The Machines Displacing Middle Wage Jobs: Don't Let the Facts Get in the Way of a Comforting Story

August 25, 2013

We are hearing endless accounts of how technology is displacing middle wage jobs (e.g. see the piece by David Autor and David Dorn in the NYT today). That would be work like manufacturing jobs, bookkeeping jobs, and other jobs that used to provide a middle class standard of living. It’s a comforting story for the people who control the media, but it happens not to be true.

The story told by Autor and Dorn is that technology displaces these jobs putting downward pressure on the wages of formerly middle class workers. At the same time it creates more jobs for the people who program the machines, hence we see higher wages for high end workers.

This story is comforting to the affluent because it means that the upward redistribution of income that we have been seeing is simply an inevitable outcome of technological progress. It might be unfortunate, but what are we supposed to do, smash the machines?

This story should strike people as absurd on its face if they are interested in anything other than a rationale for inequality. After all, how many of the winners in today’s economy are actually programming the robots, as the story implies. The group of big winners includes many doctors, lawyers, and dentists, most of whom have no more computer skills than your average high school senior.

They keep their position not by mastering the technology, but rather through the old-fashion way, restricting supply. They use professional barriers and trade restrictions to limit competition. That’s much easier than mastering the latest in computer technology.
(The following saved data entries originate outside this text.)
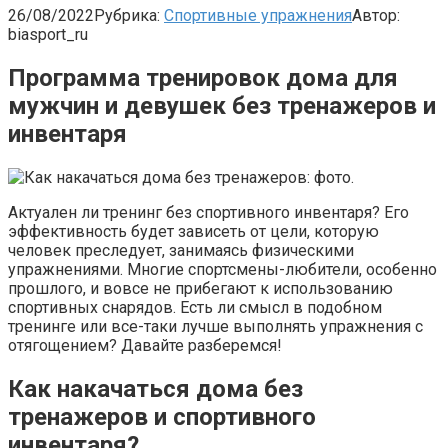
26/08/2022
Рубрика:
Спортивные упражнения
Автор:
biasport_ru
Программа тренировок дома для
мужчин и девушек без тренажеров и
инвентаря
Актуален ли тренинг без спортивного инвентаря? Его
эффективность будет зависеть от цели, которую
человек преследует, занимаясь физическими
упражнениями. Многие спортсмены-любители, особенно
прошлого, и вовсе не прибегают к использованию
спортивных снарядов. Есть ли смысл в подобном
тренинге или все-таки лучше выполнять упражнения с
отягощением? Давайте разберемся!
Как накачаться дома без
тренажеров и спортивного
инвентаря?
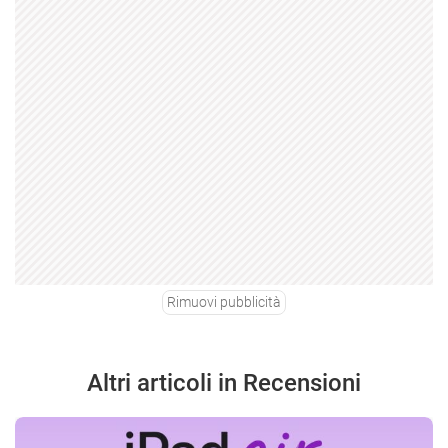
Rimuovi pubblicità
Altri articoli in Recensioni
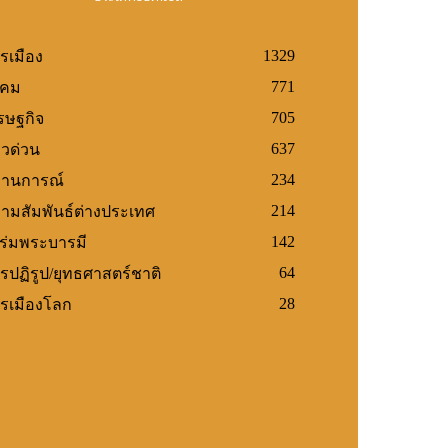
1329
รเมือง
771
งคม
705
รษฐกิจ
637
าวด่วน
234
านการณ์
214
ามสัมพันธ์ต่างประเทศ
142
้ร่มพระบารมี
64
รปฏิรูป/ยุทธศาสตร์ชาติ
28
รเมืองโลก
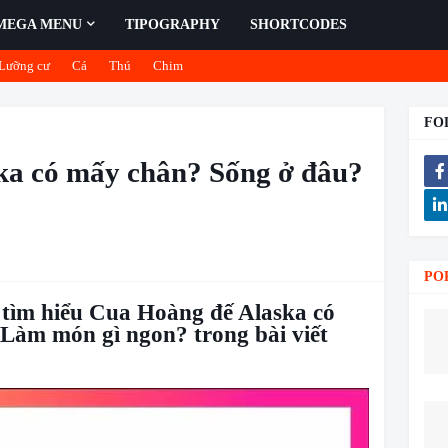
MEGA MENU
TIPOGRAPHY
SHORTCODES
Lưỡng cư
Cá
Thú
Chim
FO
ka có mấy chân? Sống ở đâu?
PO
 tìm hiểu Cua Hoàng đế Alaska có
Làm món gì ngon? trong bài viết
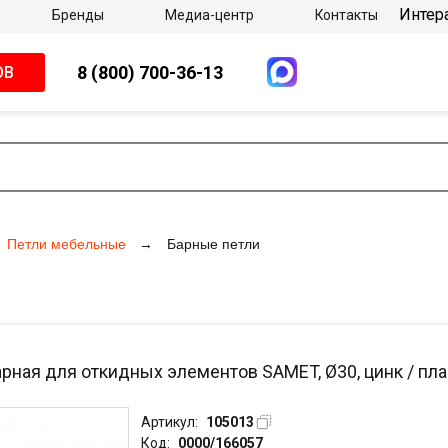
Интер
Бренды
Медиа-центр
Контакты
8 (800) 700-36-13
ОВ
Петли мебельные
Барные петли
арная для откидных элементов SAMET, Ø30, цинк / пл
Артикул:
105013
Код:
0000/166057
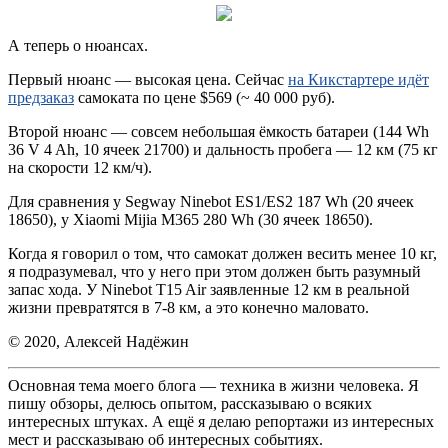
А теперь о нюансах.
Первый нюанс — высокая цена. Сейчас
на Кикстартере идёт
предзаказ
самоката по цене $569 (~ 40 000 руб).
Второй нюанс — совсем небольшая ёмкость батареи (144 Wh
36 V 4 Ah, 10 ячеек 21700) и дальность пробега — 12 км (75 кг
на скорости 12 км/ч).
Для сравнения у Segway Ninebot ES1/ES2 187 Wh (20 ячеек
18650), у Xiaomi Mijia M365 280 Wh (30 ячеек 18650).
Когда я говорил о том, что самокат должен весить менее 10 кг,
я подразумевал, что у него при этом должен быть разумный
запас хода. У Ninebot T15 Air заявленные 12 км в реальной
жизни превратятся в 7-8 км, а это конечно маловато.
© 2020, Алексей Надёжин
Основная тема моего блога — техника в жизни человека. Я
пишу обзоры, делюсь опытом, рассказываю о всяких
интересных штуках. А ещё я делаю репортажи из интересных
мест и рассказываю об интересных событиях.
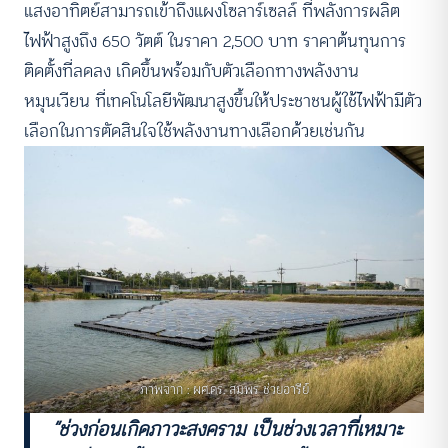
แสงอาทิตย์สามารถเข้าถึงแผงโซลาร์เซลล์ ที่พลังการผลิต
ไฟฟ้าสูงถึง 650 วัตต์ ในราคา 2,500 บาท ราคาต้นทุนการ
ติดตั้งที่ลดลง เกิดขึ้นพร้อมกับตัวเลือกทางพลังงาน
หมุนเวียน ที่เทคโนโลยีพัฒนาสูงขึ้นให้ประชาชนผู้ใช้ไฟฟ้ามีตัว
เลือกในการตัดสินใจใช้พลังงานทางเลือกด้วยเช่นกัน
ภาพจาก : ผศ.ดร. สมพร ช่วยอารีย์
“ช่วงก่อนเกิดภาวะสงคราม เป็นช่วงเวลาที่เหมาะ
This sort of abuse of market power applies to a large share, if not the majority, of the winners in today’s economy. In fact, if anyone really gave a damn, they could see that the Autor-Dorn story simply does not fit the pattern of job creation that we have seen in the last decade. Their occupation analysis would show that low earning occupations have been the big job gainers since 2000. The employment share of the highest earning occupations has actually fallen slightly over this period.

However that story provides less comfort to the rich and powerful. It implies that upward redistribution is something that they did, rather than something that just happened. Therefore we will not likely see these data featured prominently in news stories and opinion pieces.